In mid-March, Dominion selected two sites for the high-voltage lines
and applied for a building permit to the State Corporation Commission,
which will ultimately decide where the lines are placed.
"This is the first of more to come," says Harris. "The [the
transmission infrastructure] is going to have to be upgraded."
Lewis Shadle, vice president of business development for US Dataport, a
San Jose, Calif., company that is building an Internet data campus in
Prince William County, believes it is an even larger problem.
"The transmission infrastructure is totally inadequate to support the
distribution of energy around the county," he says.

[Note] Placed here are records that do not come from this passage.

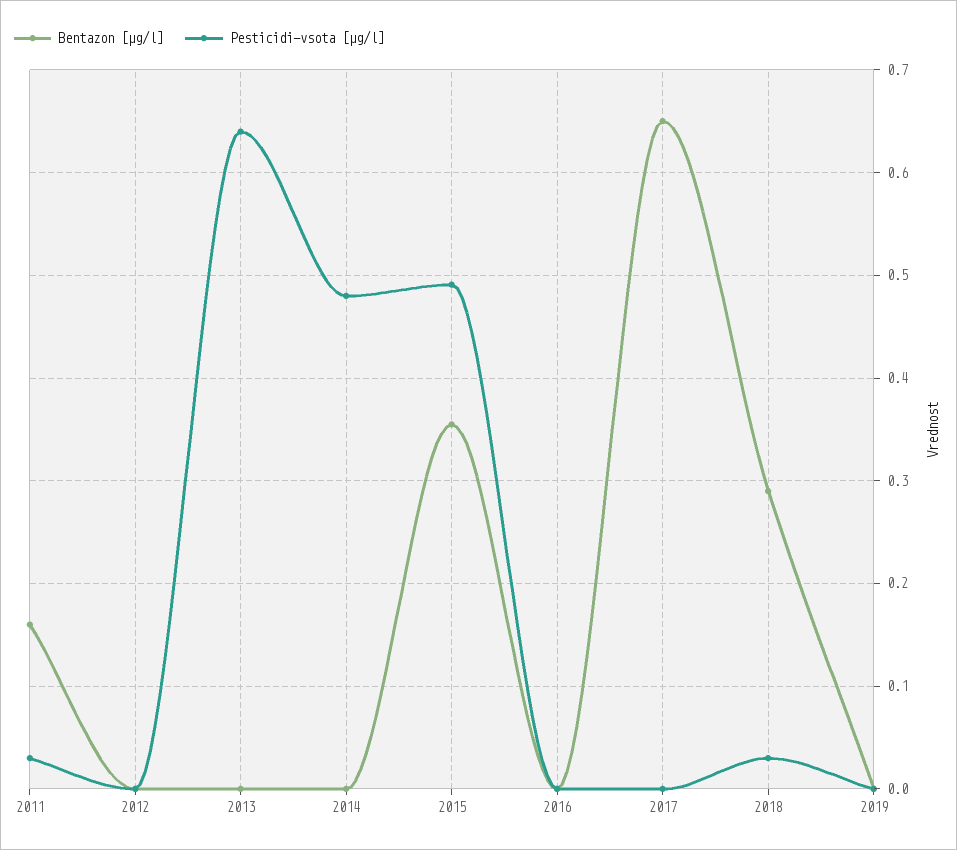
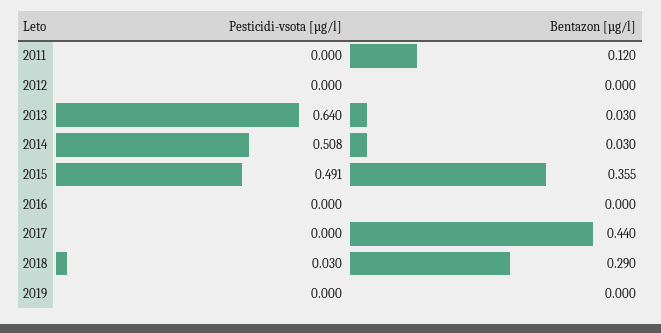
  {
    "Bentazon [µg/l]": {
-     "2011": 0.16,
+     "2011": 0.12,
      "2012": 0,
-     "2013": 0,
+     "2013": 0.03,
-     "2014": 0,
+     "2014": 0.03,
      "2015": 0.355,
      "2016": 0,
-     "2017": 0.65,
+     "2017": 0.44,
      "2018": 0.29,
      "2019": 0
    },
    "Pesticidi-vsota [µg/l]": {
-     "2011": 0.03,
+     "2011": 0,
      "2012": 0,
      "2013": 0.64,
-     "2014": 0.48,
+     "2014": 0.508,
      "2015": 0.491,
      "2016": 0,
      "2017": 0,
      "2018": 0.03,
      "2019": 0
    }
  }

To ensure a reliable power supply and transmission at its Internet data
center campus, US DataPort intends to build its own energy plant, a $300
million, 250-megawatt cogeneration plant. The plant, which will make US
DataPort's campus self-sufficient, could provide enough electricity for
2,500 homes.
US DataPort is building a similar facility in San Jose where it expects
to save even more money by generating its own power for the Internet data
center. "The price of power has just gone up 40 percent in California,"
says Shadle.
Though several data centers declined to comment on how much they spend
on power, Shadle says a data center consuming about 80 watts per square
foot pays an annual power bill roughly equivalent to the cost of its
annual lease. And two-thirds of every dollar spent, he adds, goes toward
air conditioning.
Does that mean California tech companies will be moving to this region?
Probably not.
A report by issued by UCLA's Anderson School of Business in early April
stated that the power crisis "will not likely have a major impact on
business decisions to remain in California in the near term." But it did
conclude that the effects of prolonged blackouts could significantly
discourage business expansion within the state.